Playlists number playing n songs goal times, repeating each once in a k times

Intuition

We can search through the problem space, taking each new song with the given rules: song can be repeated only after another k song got played. When we have the goal songs, check if all distinct songs are played.

We can cache the solution by curr and used map, but that will give TLE.
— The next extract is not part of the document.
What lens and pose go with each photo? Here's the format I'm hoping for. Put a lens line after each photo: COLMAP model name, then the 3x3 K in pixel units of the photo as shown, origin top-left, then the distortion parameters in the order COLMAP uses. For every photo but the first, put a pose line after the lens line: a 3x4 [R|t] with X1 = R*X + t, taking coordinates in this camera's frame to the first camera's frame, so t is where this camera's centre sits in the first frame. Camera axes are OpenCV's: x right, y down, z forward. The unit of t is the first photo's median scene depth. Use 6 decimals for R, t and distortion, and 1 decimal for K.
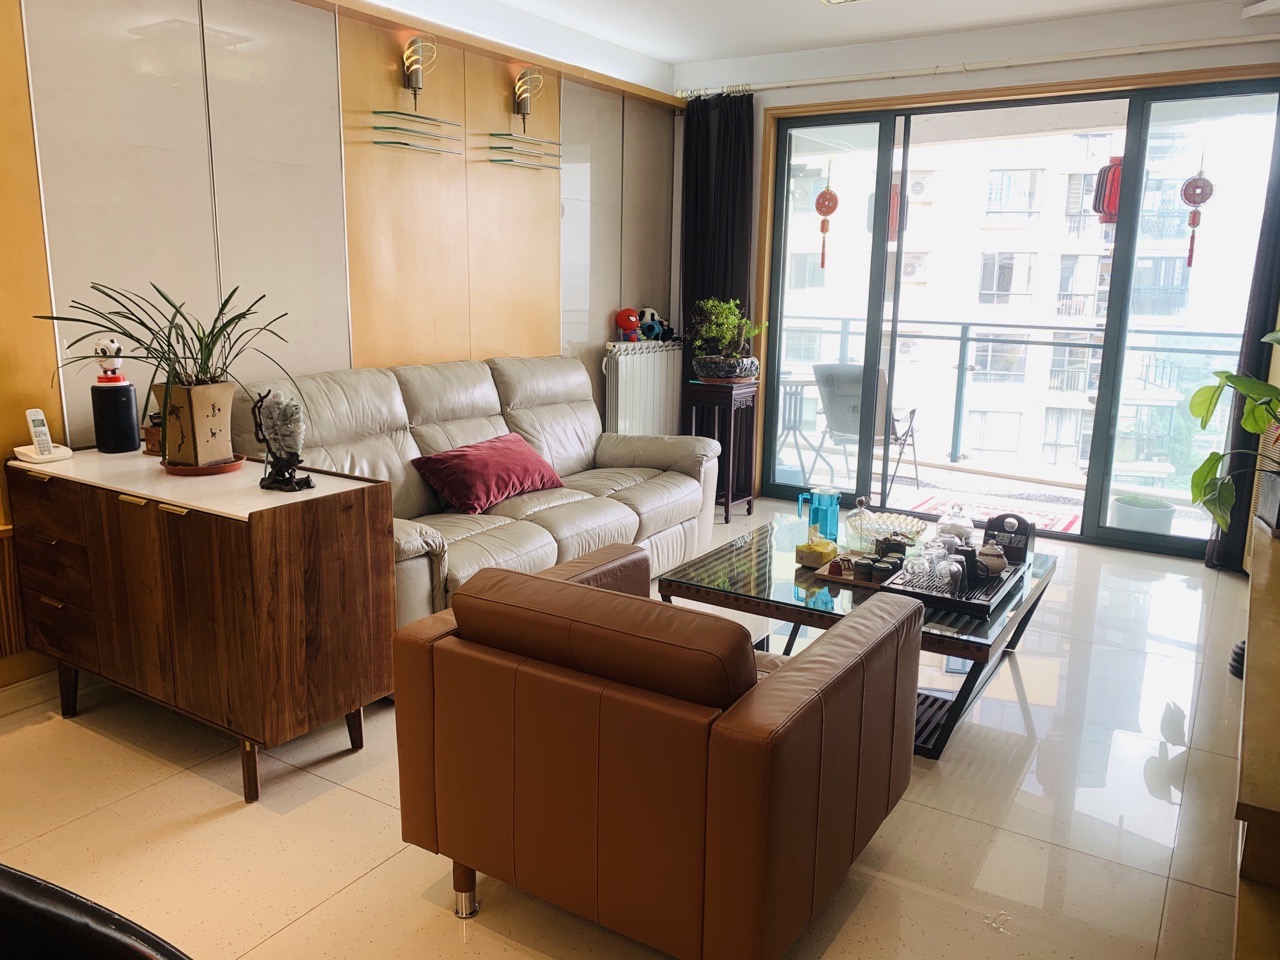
lens RADIAL K [[972.4, 0, 640.0], [0, 972.4, 480.0], [0, 0, 1]] dist [-0.003240, -0.003300]
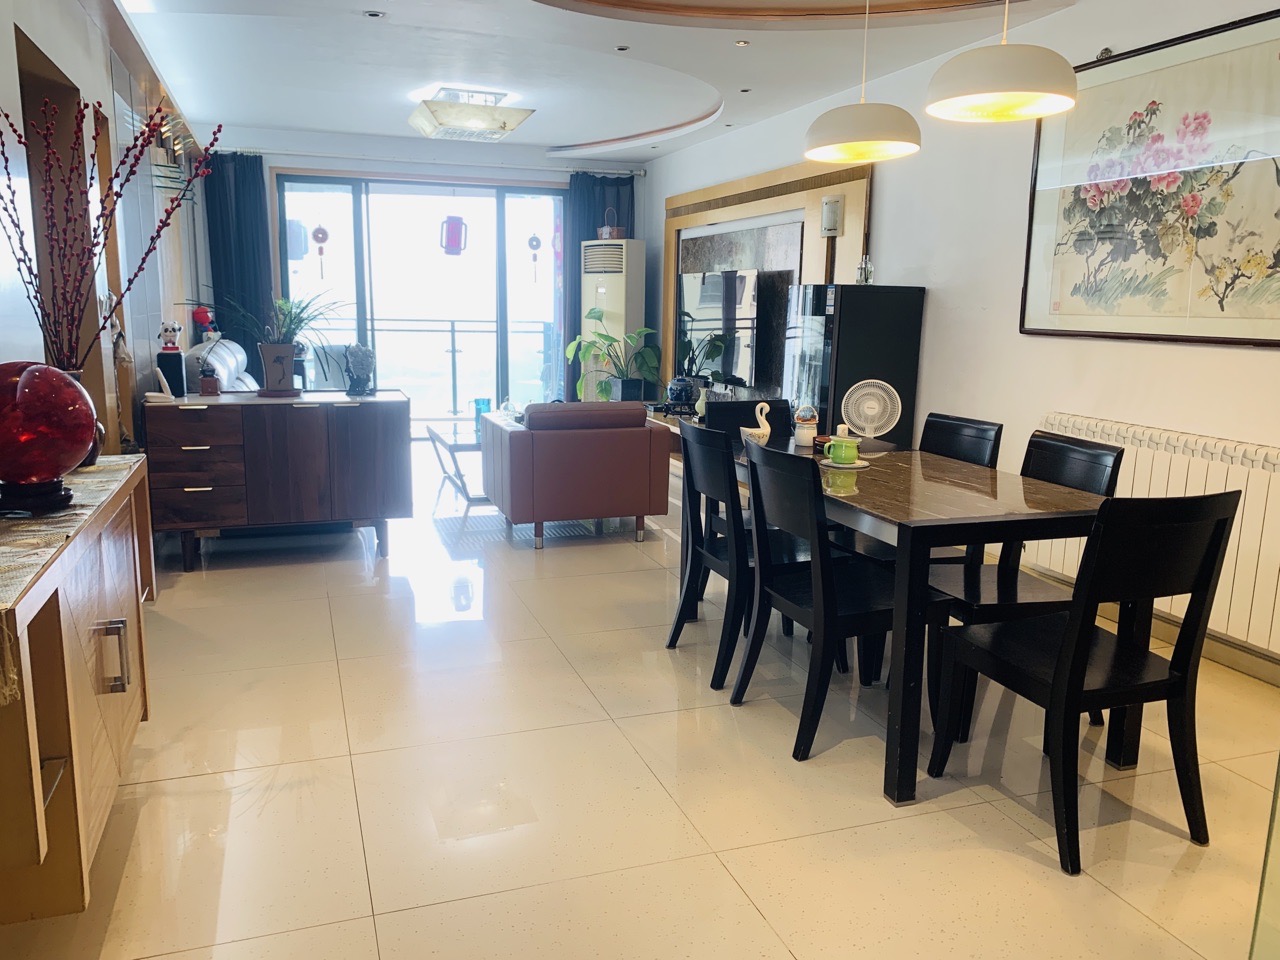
lens RADIAL K [[972.4, 0, 640.0], [0, 972.4, 480.0], [0, 0, 1]] dist [-0.003240, -0.003300]
pose [[0.618678, -0.148711, 0.771442, -0.711501], [0.159857, 0.985209, 0.061718, 0.067210], [-0.769210, 0.085136, 0.633300, -0.276642]]
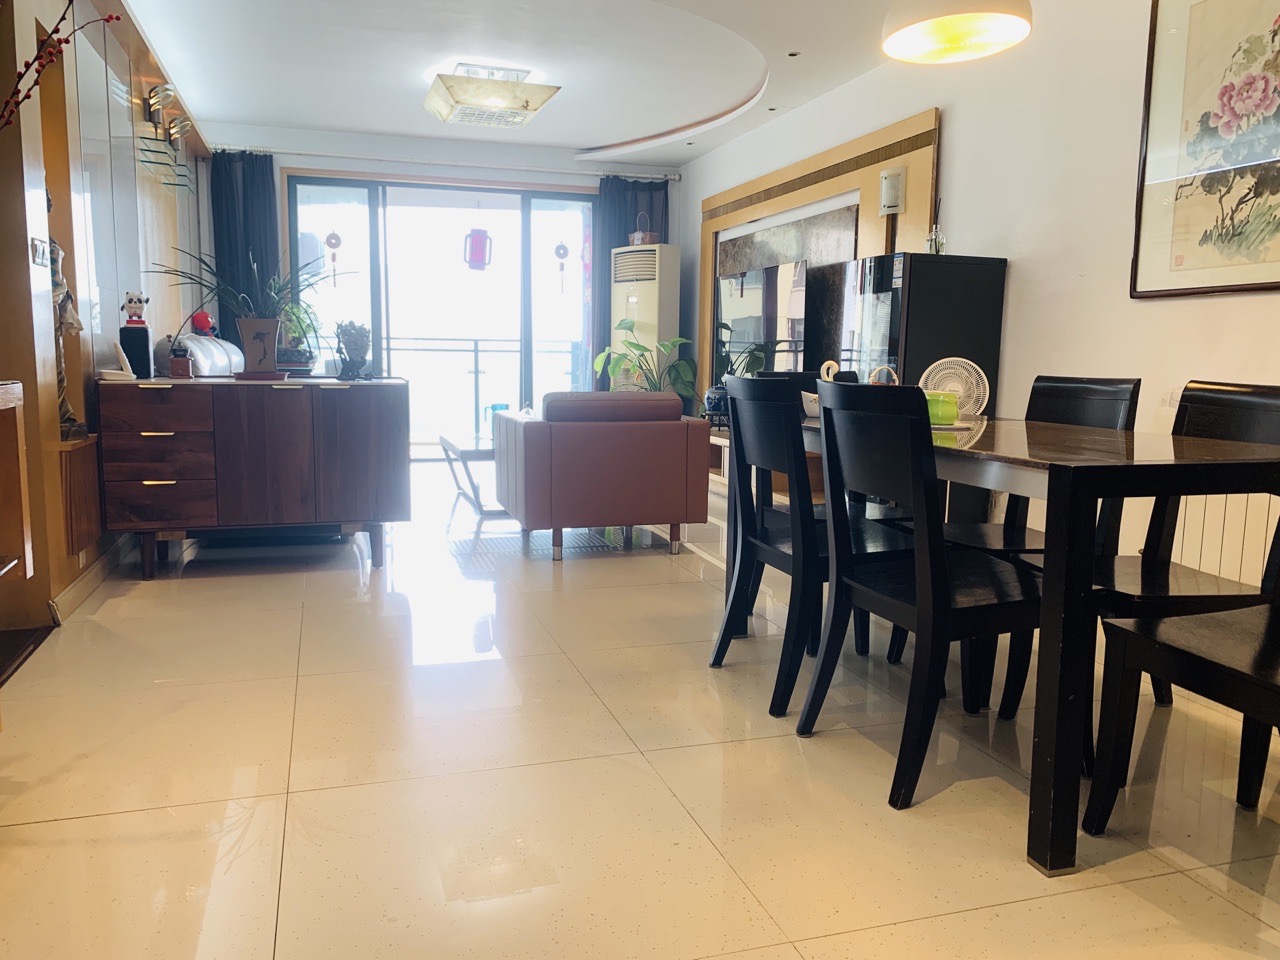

The hard trick here is that the result only depends on how many distinct songs are played.

Approach

Use DFS and memo.

Complexity

• Time complexity:
  O(n^2)

• Space complexity:
  O(n^2)

Code

    fun numMusicPlaylists(n: Int, goal: Int, k: Int): Int {
        val cache = mutableMapOf<Pair<Int, Int>, Long>()
        fun dfs(curr: Int, used: Map<Int, Int>): Long = cache.getOrPut(curr to used.size) {
          if (curr > goal) { 
            if ((1..n).all { used.contains(it) }) 1L else 0L 
          } else (1..n).asSequence().map { i -> 
              if (curr <= used[i] ?: 0) 0L else
                dfs(curr + 1, used.toMutableMap().apply { this[i] = curr + k })
            }.sum()!! % 1_000_000_007L
        }
        return dfs(1, mapOf()).toInt()
    }